Colin contacted the surgery in France and got more information.
“I was told that if you have your EHIC (European Health Insurance Card) it was going to cost £3,450,” he says.
“If I didn’t have that card, it would have been about £10,000.”
“At that point I thought ‘Well, I’m fortunate I could afford that’.
“I was going to have to pay for flights and maybe a little bit for hotel accommodation but it wasn’t going to be £10,000 or £12,000.”
Within two weeks, he was in France having the operation.
He says: “I had the operation on the Wednesday morning, and the pain just went completely which was for me the best thing and then within two days I was on crutches, being shown how to walk up and down stairs.
“I was driving again within about two and a half weeks. It was just unbelievable.
“I gave myself six months to fully recover before I played any kind of racketball but I was going back to the gym because I’d always been doing that kind of stuff.”
Filled in a form
Colin says he thinks about his decision in terms of paying to get back seven or eight months of his life.
He paid for his operation in France upfront but his doctor told him he would be able to reclaim some of the cost from the NHS.
“He actually filled in a form which he had, I think the version he had was from NHS Lothian, and you’re just giving all your details, all the procedure, whatever,” Colin says.
In one of his letters of complaint about the delay, Colin had already told NHS Greater Glasgow and Clyde that he would send them the bill, although he says this was “tongue in cheek”.
He says: “When I sent the bill, within days I got a phone call from a very nice lady who turned out to be a doctor.
“She said that’s fine but we need the bill broken down into what’s the medical part and the non-medical part.”
Colin says: “So I went back to Laurent [the surgeon], he got me a broken itemised bill, £2,300 for the medical part, £950 for his facilitating fee and a couple of hundred quid for hotels.

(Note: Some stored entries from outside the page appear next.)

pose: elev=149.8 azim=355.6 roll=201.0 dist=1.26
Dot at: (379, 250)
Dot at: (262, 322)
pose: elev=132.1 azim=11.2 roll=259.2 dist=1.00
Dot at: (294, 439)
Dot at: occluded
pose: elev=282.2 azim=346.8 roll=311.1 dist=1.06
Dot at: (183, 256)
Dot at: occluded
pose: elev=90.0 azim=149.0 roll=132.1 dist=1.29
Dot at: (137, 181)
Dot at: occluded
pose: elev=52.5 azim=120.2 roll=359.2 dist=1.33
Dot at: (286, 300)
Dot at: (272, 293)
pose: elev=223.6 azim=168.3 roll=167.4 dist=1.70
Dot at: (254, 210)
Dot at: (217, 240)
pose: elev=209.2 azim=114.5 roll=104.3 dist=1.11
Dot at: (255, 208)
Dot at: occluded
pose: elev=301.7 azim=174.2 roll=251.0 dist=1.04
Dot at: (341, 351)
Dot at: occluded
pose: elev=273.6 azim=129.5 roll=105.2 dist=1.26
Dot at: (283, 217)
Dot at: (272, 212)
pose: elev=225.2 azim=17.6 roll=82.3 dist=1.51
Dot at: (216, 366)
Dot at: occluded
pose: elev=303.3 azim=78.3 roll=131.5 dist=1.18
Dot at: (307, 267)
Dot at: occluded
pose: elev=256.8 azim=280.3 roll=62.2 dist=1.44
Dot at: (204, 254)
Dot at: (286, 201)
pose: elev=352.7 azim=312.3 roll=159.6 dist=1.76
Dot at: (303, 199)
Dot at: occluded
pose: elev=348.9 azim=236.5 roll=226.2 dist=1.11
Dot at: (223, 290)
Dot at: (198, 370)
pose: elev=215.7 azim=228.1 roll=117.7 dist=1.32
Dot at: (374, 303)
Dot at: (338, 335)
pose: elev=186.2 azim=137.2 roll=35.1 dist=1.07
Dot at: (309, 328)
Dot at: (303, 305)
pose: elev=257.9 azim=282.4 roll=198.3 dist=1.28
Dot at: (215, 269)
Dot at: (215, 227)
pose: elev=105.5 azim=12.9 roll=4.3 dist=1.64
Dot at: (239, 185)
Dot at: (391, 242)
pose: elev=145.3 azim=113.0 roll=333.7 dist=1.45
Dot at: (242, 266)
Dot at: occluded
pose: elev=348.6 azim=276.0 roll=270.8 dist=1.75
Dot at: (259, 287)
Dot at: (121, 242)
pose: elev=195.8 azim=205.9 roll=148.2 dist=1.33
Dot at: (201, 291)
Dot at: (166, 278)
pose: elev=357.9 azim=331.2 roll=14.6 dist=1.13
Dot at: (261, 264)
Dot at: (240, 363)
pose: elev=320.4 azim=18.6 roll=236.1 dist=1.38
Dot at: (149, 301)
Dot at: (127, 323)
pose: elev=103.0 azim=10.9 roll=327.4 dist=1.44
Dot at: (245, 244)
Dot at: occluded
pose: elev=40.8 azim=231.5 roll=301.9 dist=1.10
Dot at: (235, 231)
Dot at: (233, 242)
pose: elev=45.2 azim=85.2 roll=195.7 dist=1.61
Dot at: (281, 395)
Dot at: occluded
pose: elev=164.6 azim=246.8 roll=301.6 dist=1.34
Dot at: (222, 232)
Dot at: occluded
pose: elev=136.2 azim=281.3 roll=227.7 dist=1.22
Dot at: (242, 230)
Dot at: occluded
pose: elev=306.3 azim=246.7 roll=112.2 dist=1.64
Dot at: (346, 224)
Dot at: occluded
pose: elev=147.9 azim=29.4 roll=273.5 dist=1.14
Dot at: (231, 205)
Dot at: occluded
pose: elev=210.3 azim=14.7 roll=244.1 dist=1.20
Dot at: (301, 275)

“I sent them the bill and again within days the same lady phoned back and said ‘that’s fine, you’ll get a cheque within two weeks’.
“Literally I got the cheque for £2,300 within two days. Unbelievable.”
‘Cherry on the cake’
A BBC Scotland Freedom of Information request found that at least 318 procedures abroad had been funded by Scottish health boards over the past five years.
Colin was reimbursed under the EU Cross-Border Healthcare Directive, meaning the health board paid back the cost of the procedure and hospital care, equivalent to what it would have cost the NHS to carry out the surgery.
He says most people he talks to, including people in the NHS, do not know about the agreement.
“I was amazed because that was obviously just the cherry on the cake,” he says.
“The fact I’d had the operation, the fact it had gone so well, the fact that I had my life back, that was worth it but to get the money back, that was just – it’s totally unexpected.”